For robots that have to work together in battle, those last traits are especially important, as they allow independent autonomous action, “thus breaking the reliance on centralized C2 and the need for pre-planned cost function definition.”

This is a step beyond the remotely directed and controlled systems of today, which use extensive communications networks to give humans fine-tuned controls over how machines move. Should those networks break down, machines that can move toward objectives on their own is a goal, even if those moves are less efficient or effective than the choices a human operator would have made. Advances in electronic warfare, combined with fears about the the loss of communication networks, both terrestrial and in orbit, are part of what’s driving military research and investment in autonomous machines.

What sets CREATE apart from, say, swarming systems of quadcopters, is that DARPA wants to find a framework that can communicate with a heterogeneous group of machines: likely quadcopters and unmanned ground vehicles too, different kinds of flying and swimming robots. In other words, a whole mechanical menagerie working to a similar purpose. With the right AI tool, the machine-machine team should be able to discern the context of where they are, what is happening, and then act independently. In addition, they can meet multiple spontaneous goals that arise over the course of a mission.

Getting to that point means a system that can learn and, especially, a system that can learn from mistakes.

“Agents within the team will have mechanisms for regulation to ensure (favorable) emergent behavior of the team to (1) better ensure the desired mission outcome and (2) bound the cost of unintended adverse action or ‘regret,’” reads the solicitation.

While “regret” can carry a whole lot of subtext when it comes to actions in war, it’s worth tempering that with the way regret is used as a standard term to describe a particular mechanism in reinforcement learning.
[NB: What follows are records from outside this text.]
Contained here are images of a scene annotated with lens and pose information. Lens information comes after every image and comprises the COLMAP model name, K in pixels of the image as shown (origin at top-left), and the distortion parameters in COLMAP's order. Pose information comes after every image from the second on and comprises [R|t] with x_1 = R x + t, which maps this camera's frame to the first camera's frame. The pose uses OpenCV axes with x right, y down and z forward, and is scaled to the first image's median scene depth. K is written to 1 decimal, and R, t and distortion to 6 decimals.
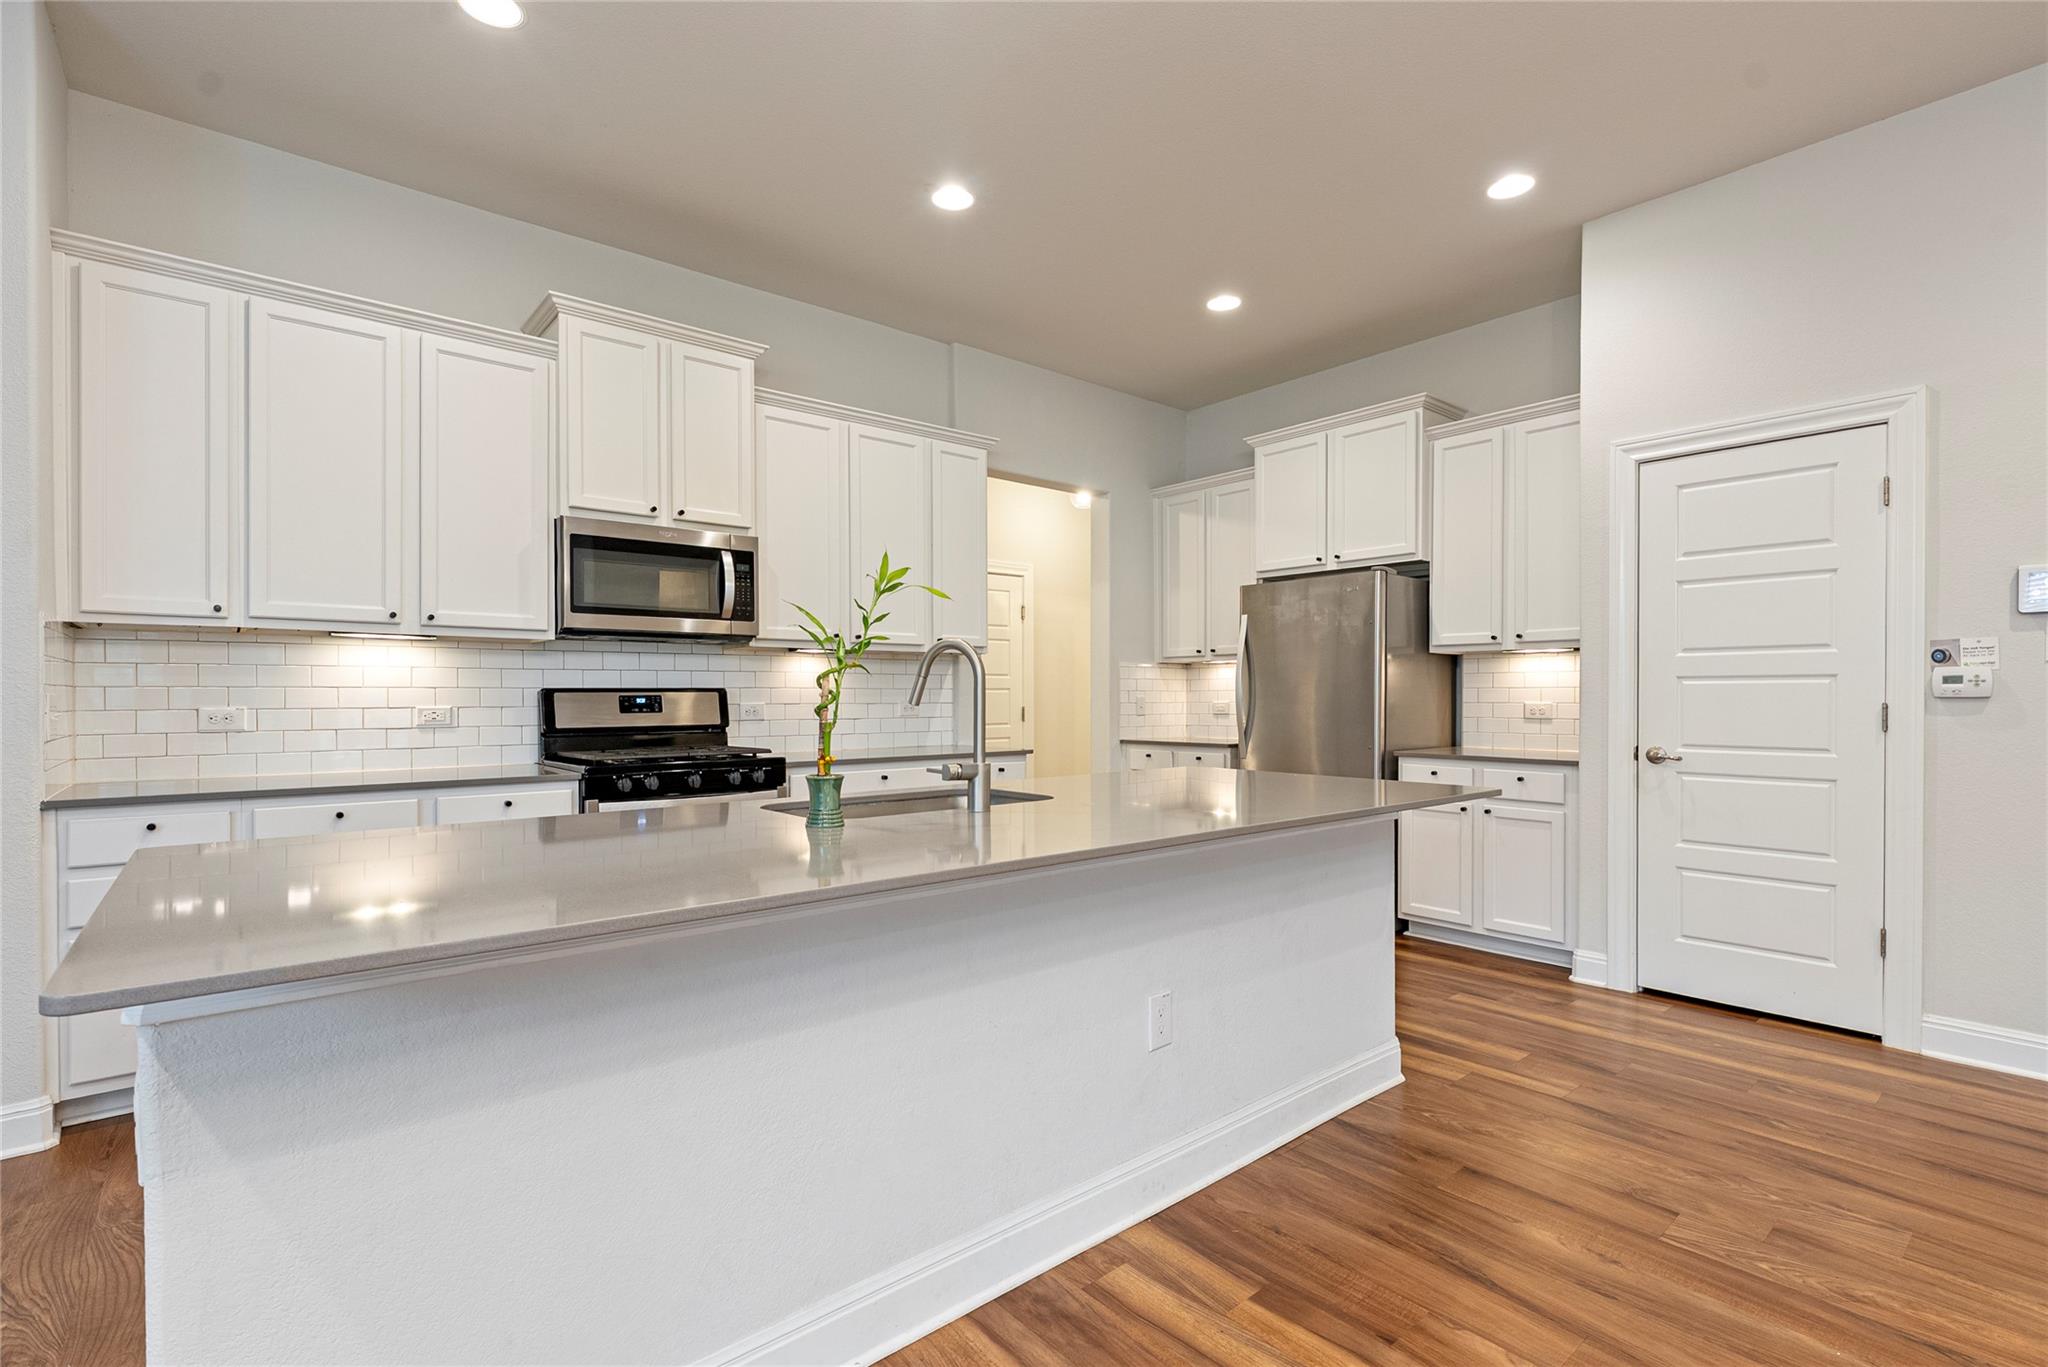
lens RADIAL K [[928.8, 0, 1024.3], [0, 928.8, 696.6], [0, 0, 1]] dist [-0.008759, 0.000844]
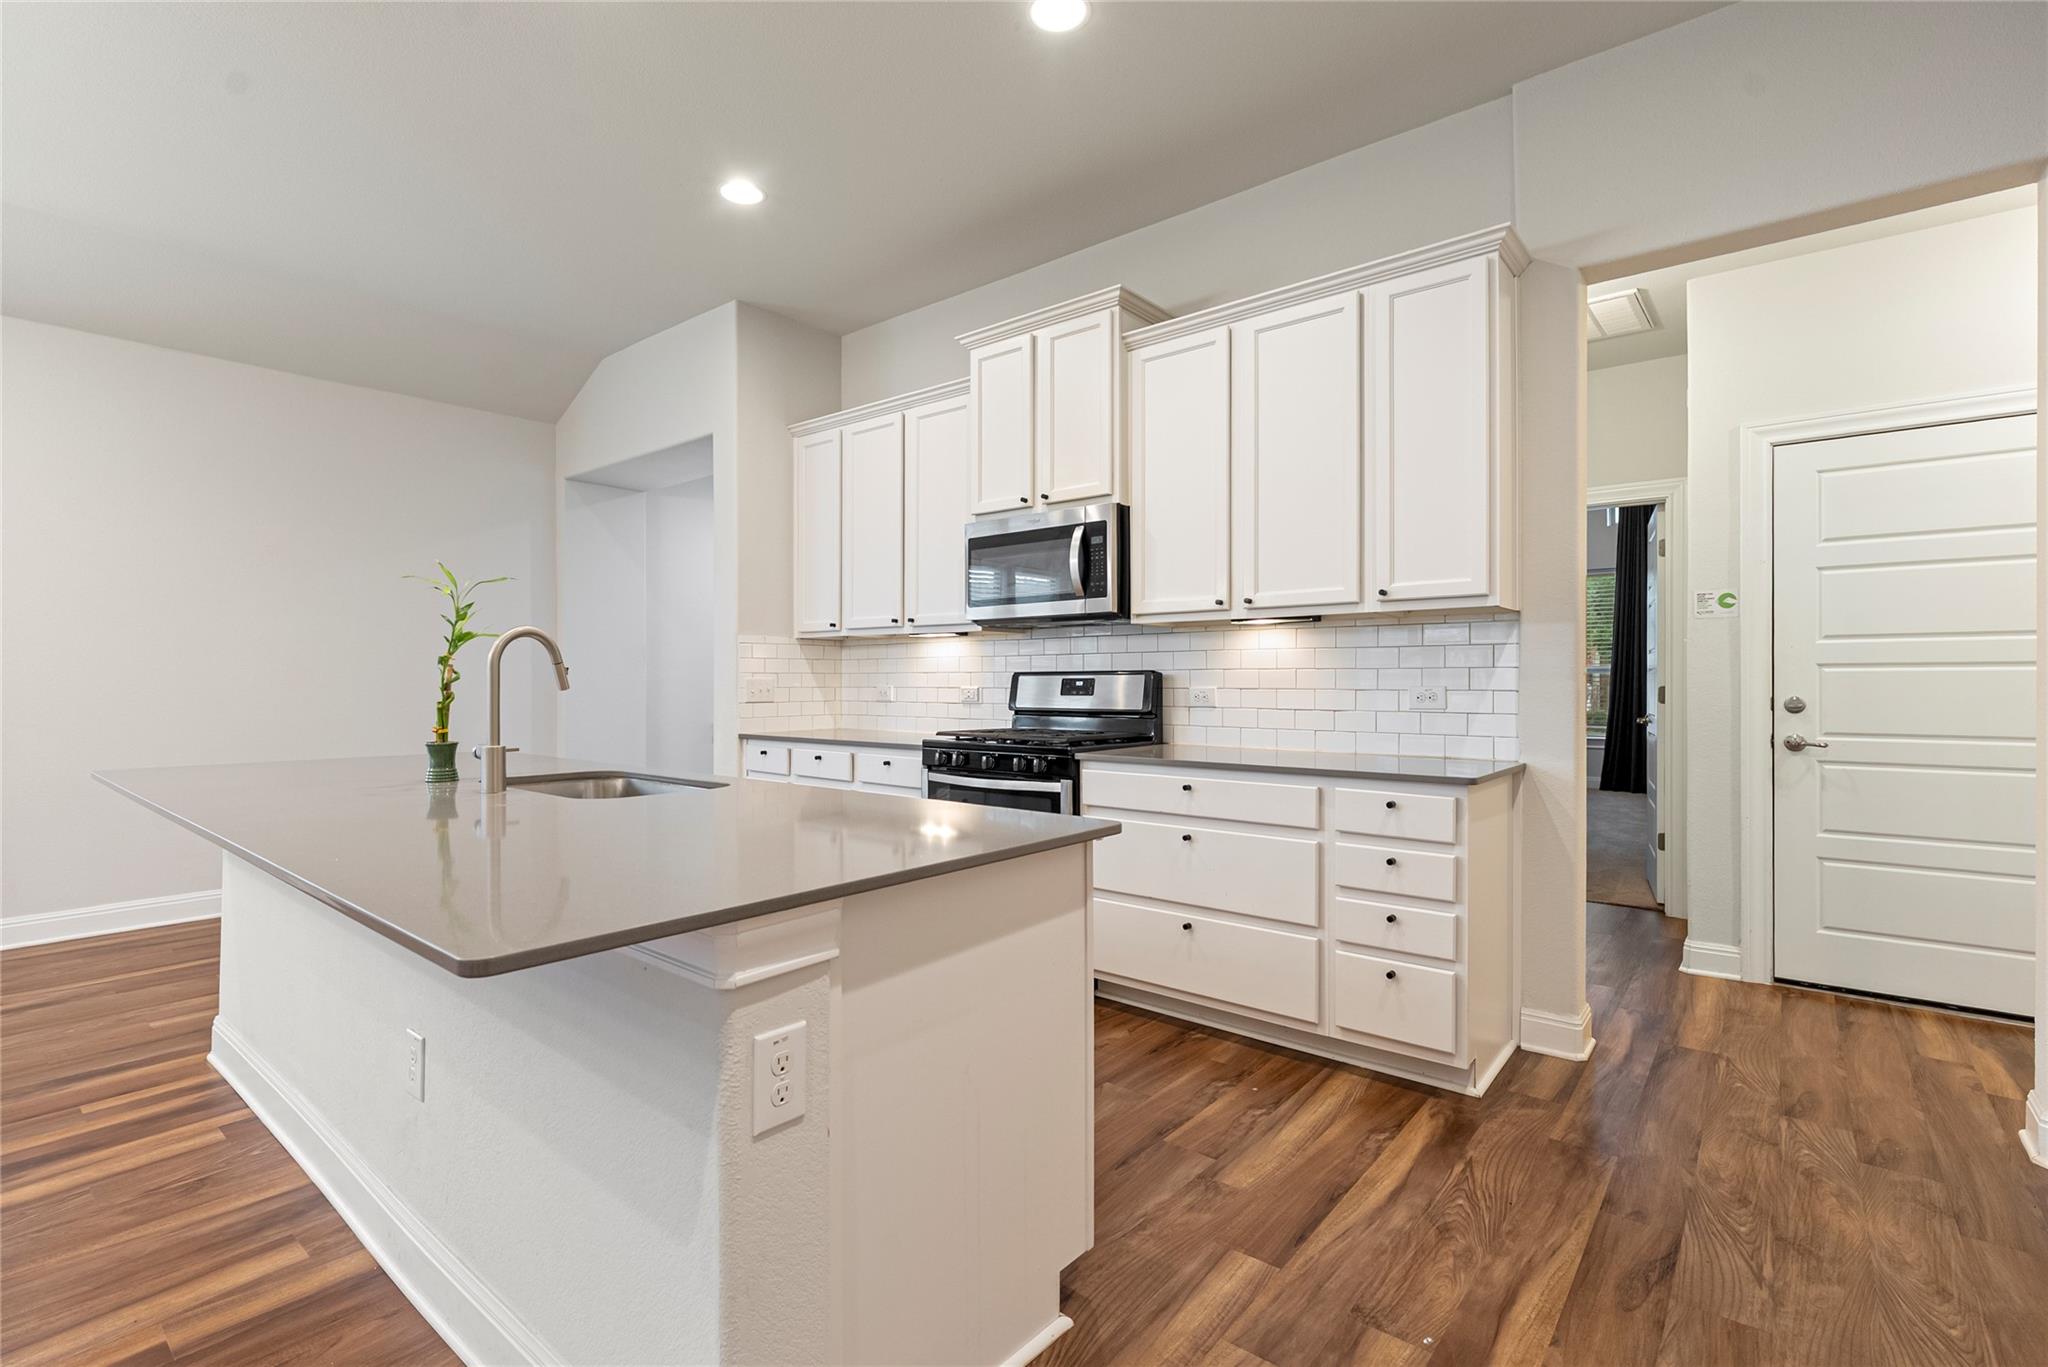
lens RADIAL K [[928.8, 0, 1030.2], [0, 928.8, 679.9], [0, 0, 1]] dist [-0.008759, 0.000844]
pose [[0.184556, 0.005243, -0.982808, 0.604589], [0.003184, 0.999977, 0.005933, -0.006105], [0.982817, -0.004224, 0.184535, 0.782066]]
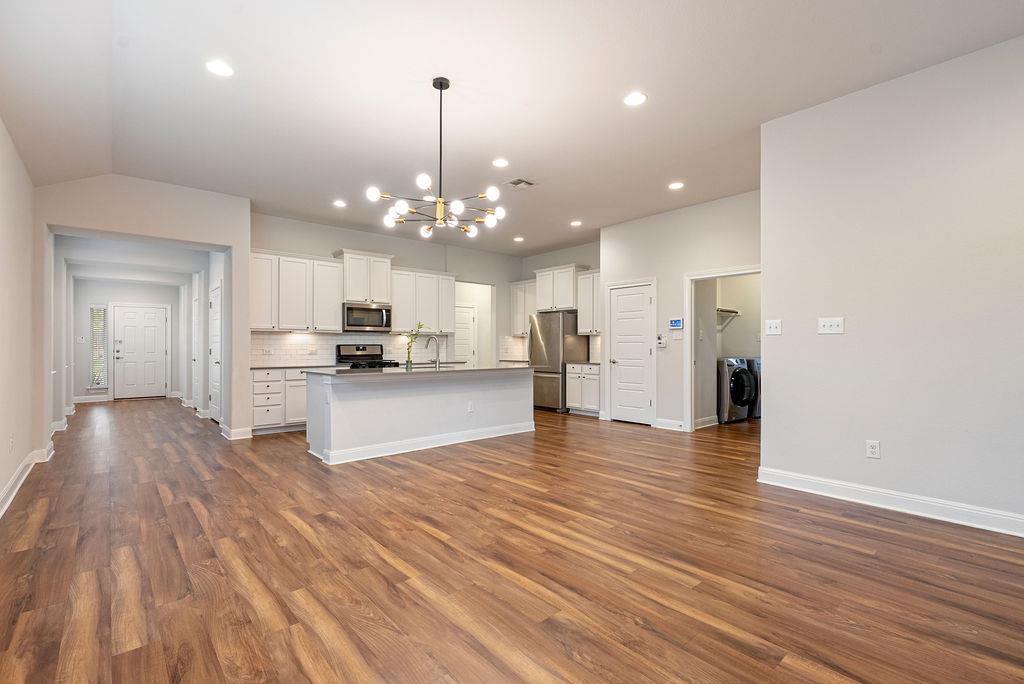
lens RADIAL K [[464.4, 0, 513.9], [0, 464.4, 346.5], [0, 0, 1]] dist [-0.008759, 0.000844]
pose [[0.999955, 0.001006, 0.009385, 0.207453], [-0.000997, 0.999999, -0.000929, 0.000179], [-0.009386, 0.000919, 0.999956, -0.953278]]
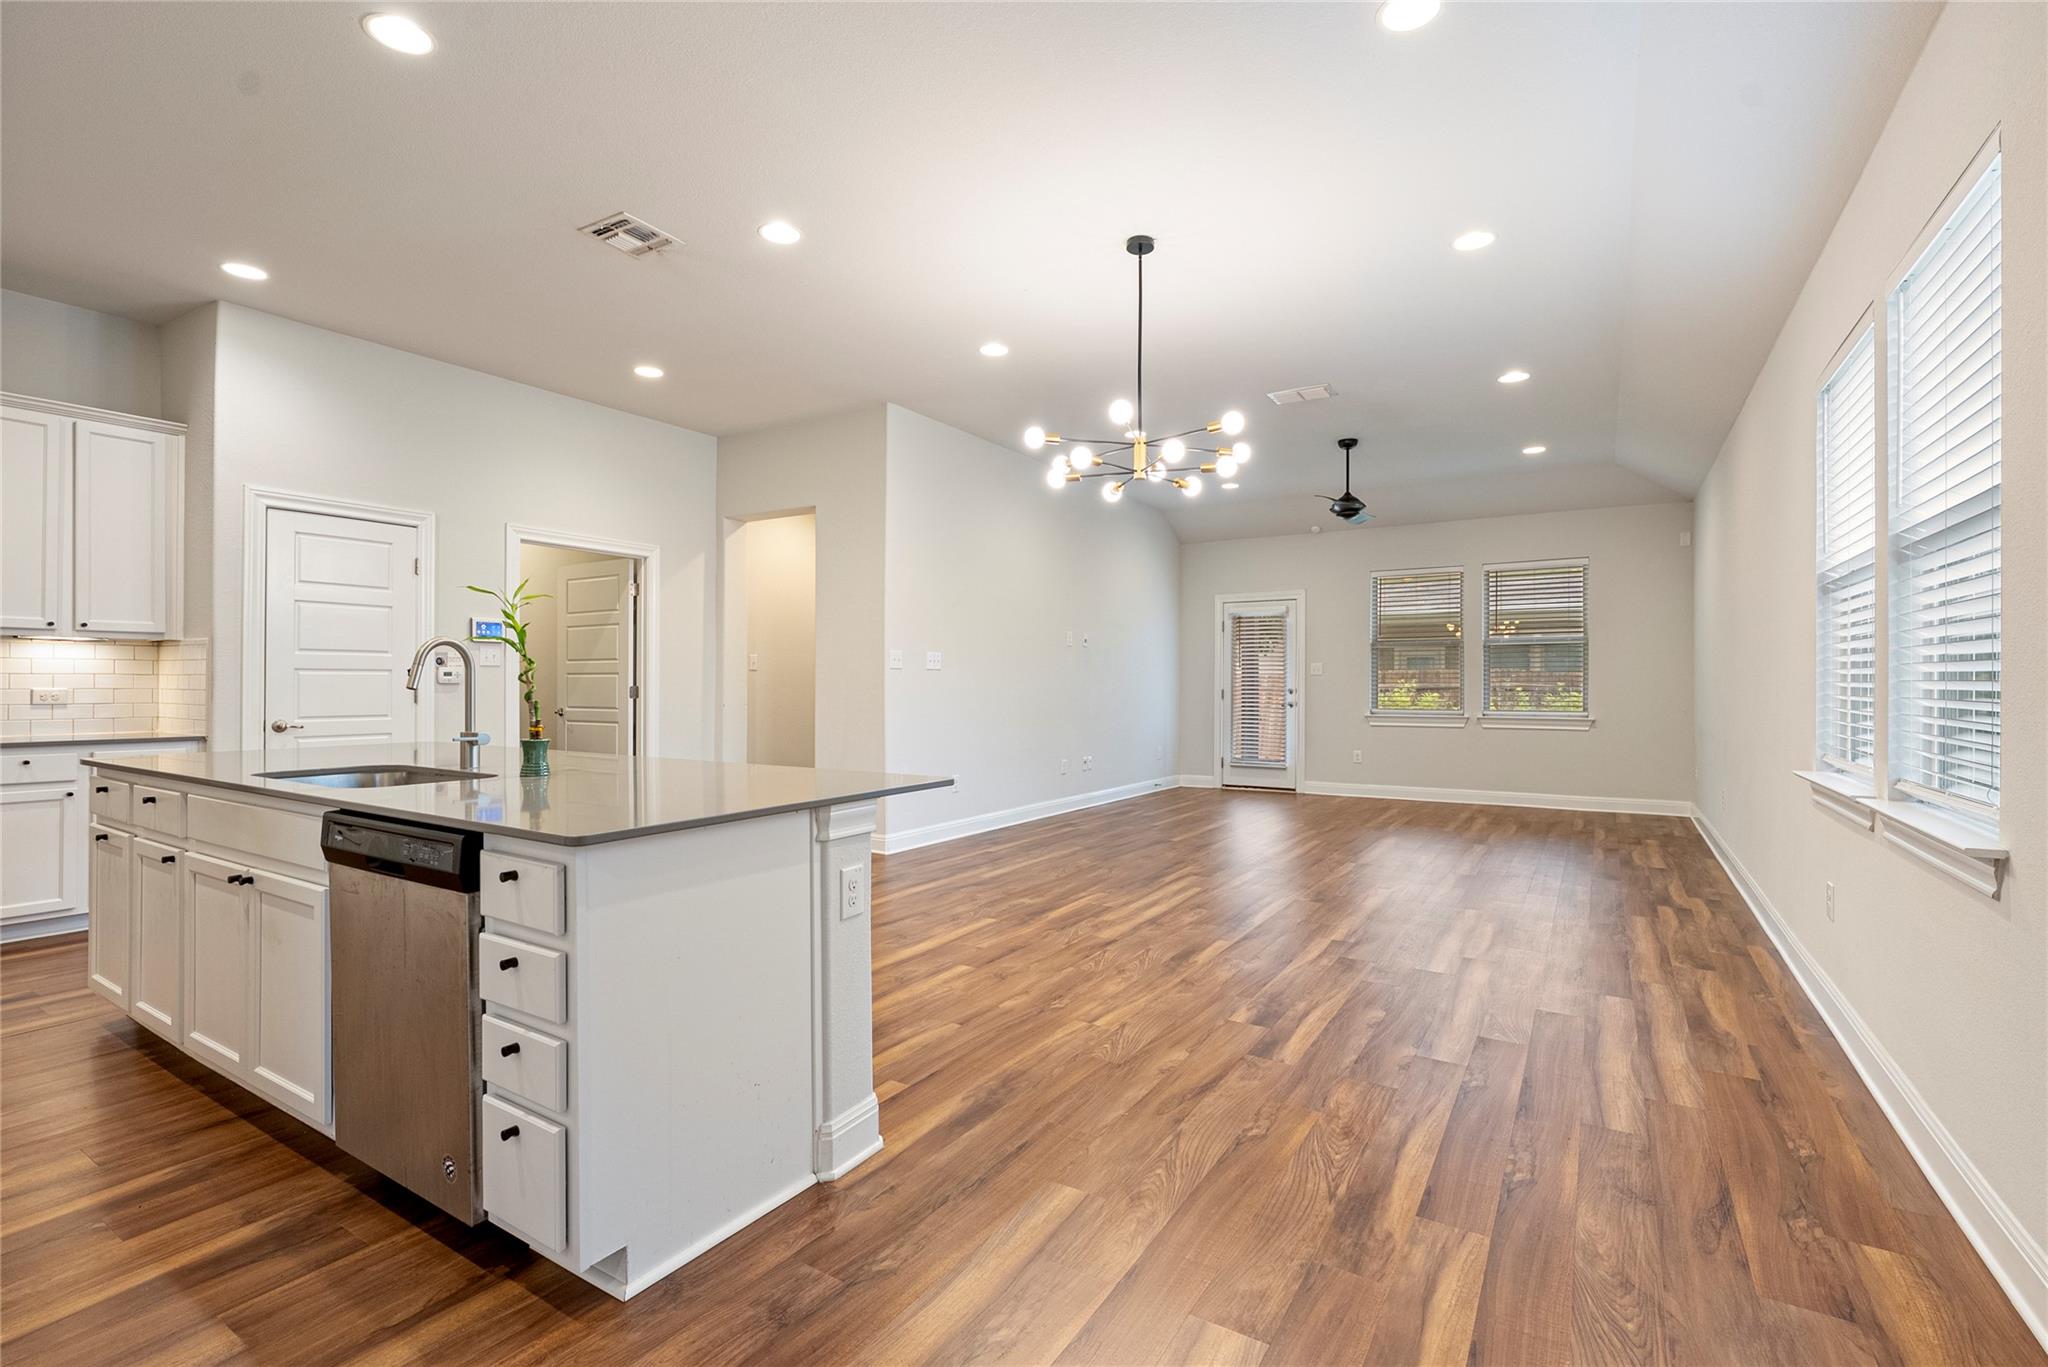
lens RADIAL K [[928.8, 0, 1020.8], [0, 928.8, 688.0], [0, 0, 1]] dist [-0.008759, 0.000844]
pose [[-0.296765, -0.004862, 0.954938, -0.862137], [-0.000982, 0.999988, 0.004786, -0.000204], [-0.954950, 0.000482, -0.296766, 0.336117]]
While some learning methods seek to focus entirely on maximizing reward, designing a military machine to avoid wrong actions can be especially important.

“Fully autonomous agents have the potential to take undesirable action,” reads the solicitation. “While ‘hard-coded’ safeguards may be one possible solution, it is unlikely that commanders will anticipate all safeguards required for all possible eventualities for a team while maintaining an interesting level of autonomy.”

For the machines to work as independently and autonomously as desired, the AI guiding the robots robots will have to seek to meet a reward condition while making avoiding negative rewards, or regrets. Some safeguards might want to be hard-coded, with others derived from context.

Regret, too, could mean suboptimal execution of a mission. DARPA offers this example: consider a mixed team of robots gathering surveillance information over an area inefficiently, and then processing better ways to do in the future. What other behaviors the robots will need to learn to avoid will likely come later in the process, and can vary from task to task.

CREATE is the possible start of an interoperable AI tool. The end result, at least as envisioned at the start, is a way for many machines to work together to perform the missions humans task them with, and to do it independently, improvising as circumstances require.

It is a way to make machines a little more human, to make command a little more mission, and to make autonomy a little more useful.